06:22 a.m. PST; Tuesday, January 19, 1999
Michelle Malkin / Seattle Times Staff Columnist

THE aroma in Tacoma still lingers, but don't blame pulp mills or garbage dumps. The public stench comes from a retaliatory lawsuit filed by Pierce County government against one of the state's most effective civic watchdogs.

The David in this David-and-Goliath battle is CLEAN, a grass-roots, nonprofit organization that stands for "Citizens for Leaders with Ethics and Accountability Now!" The group includes an eclectic mix of Reform Party members, libertarians, Republicans, Democrats and independent community activists who volunteer their time to fight for term limits, against corporate welfare, and in defense of open meetings, public disclosure, fair elections, ethical standards and whistle-blower protection.

Prominent CLEAN leaders include veteran campaign consultant Sherry Bockwinkel of Tacoma, anti-corporate welfare lawyer Steve Eugster of Spokane, 1998 state Supreme Court candidate Kris Sundberg of Mercer Island, and public-interest lawyer Shawn Newman of Olympia.

CLEAN members helped expose illegal spending practices by the state's taxpayer-subsidized political caucuses. Their vocal complaints led to changes by the state attorney general's office, which ended blanket confidentiality orders in settlements that arose from the caucus scandal. Public pressure by CLEAN also led to the creation of the state Executive Ethics Board.

Although the group's shoestring efforts to stop construction of the publicly funded baseball and football stadiums in Seattle have been unsuccessful, CLEAN's tenacious campaign has raised invaluable public awareness of the state's constitutional prohibition on the lending of public credit to private business - and the willingness of the Legislature and state Supreme Court to thwart the law. On a related front, CLEAN's pro bono lawyers Eugster and Sundberg challenged the cities of Seattle and Spokane over dubious taxpayer funding for private garages.

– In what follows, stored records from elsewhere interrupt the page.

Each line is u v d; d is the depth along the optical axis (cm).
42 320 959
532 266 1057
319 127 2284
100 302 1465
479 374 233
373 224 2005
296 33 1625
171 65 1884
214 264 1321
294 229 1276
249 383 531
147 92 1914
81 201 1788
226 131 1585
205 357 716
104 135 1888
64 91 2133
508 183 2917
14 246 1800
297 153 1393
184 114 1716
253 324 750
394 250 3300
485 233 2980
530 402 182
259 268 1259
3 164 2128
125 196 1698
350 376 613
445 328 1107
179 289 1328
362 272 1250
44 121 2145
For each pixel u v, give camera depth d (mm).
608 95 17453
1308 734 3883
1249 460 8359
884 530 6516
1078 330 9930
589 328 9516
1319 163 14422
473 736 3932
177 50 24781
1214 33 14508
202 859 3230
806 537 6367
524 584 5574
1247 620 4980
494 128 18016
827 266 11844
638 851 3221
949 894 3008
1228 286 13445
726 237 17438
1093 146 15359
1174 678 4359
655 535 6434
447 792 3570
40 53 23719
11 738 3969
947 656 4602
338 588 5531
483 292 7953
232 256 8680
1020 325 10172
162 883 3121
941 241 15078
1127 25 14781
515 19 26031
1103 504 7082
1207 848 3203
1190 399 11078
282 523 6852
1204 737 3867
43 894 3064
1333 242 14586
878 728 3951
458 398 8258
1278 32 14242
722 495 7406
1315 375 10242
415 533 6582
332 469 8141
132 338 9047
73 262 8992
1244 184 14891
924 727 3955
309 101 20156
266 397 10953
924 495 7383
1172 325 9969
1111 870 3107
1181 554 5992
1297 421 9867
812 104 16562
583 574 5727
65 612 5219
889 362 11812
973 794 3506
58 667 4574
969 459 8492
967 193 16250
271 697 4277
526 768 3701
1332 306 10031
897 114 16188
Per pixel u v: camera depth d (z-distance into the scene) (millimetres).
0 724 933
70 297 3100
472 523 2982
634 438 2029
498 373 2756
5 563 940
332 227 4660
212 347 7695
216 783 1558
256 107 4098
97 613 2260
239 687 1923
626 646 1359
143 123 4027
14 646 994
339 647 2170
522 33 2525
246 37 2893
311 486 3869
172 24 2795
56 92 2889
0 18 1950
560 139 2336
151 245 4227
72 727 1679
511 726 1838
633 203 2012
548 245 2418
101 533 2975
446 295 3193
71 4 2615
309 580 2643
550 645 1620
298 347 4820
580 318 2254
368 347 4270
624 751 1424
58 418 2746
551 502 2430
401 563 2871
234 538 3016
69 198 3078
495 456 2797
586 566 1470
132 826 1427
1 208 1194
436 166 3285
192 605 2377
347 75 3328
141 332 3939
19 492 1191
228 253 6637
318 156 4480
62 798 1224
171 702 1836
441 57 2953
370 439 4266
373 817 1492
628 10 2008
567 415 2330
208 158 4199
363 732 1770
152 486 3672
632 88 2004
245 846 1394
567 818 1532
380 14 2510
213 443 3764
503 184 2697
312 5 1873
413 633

CLEAN's most notable achievement in forcing government accountability may be its aggressive monitoring of election practices in Pierce County. In 1996, the group won a cease-and-desist order from the state Supreme Court that stopped Pierce County from counting absentee ballots more than a week before election day. CLEAN showed that the Pierce County Auditor's office - run by Cathy Pearsall-Stipek - was breaking the security envelopes, removing the ballot and re-marking ballots.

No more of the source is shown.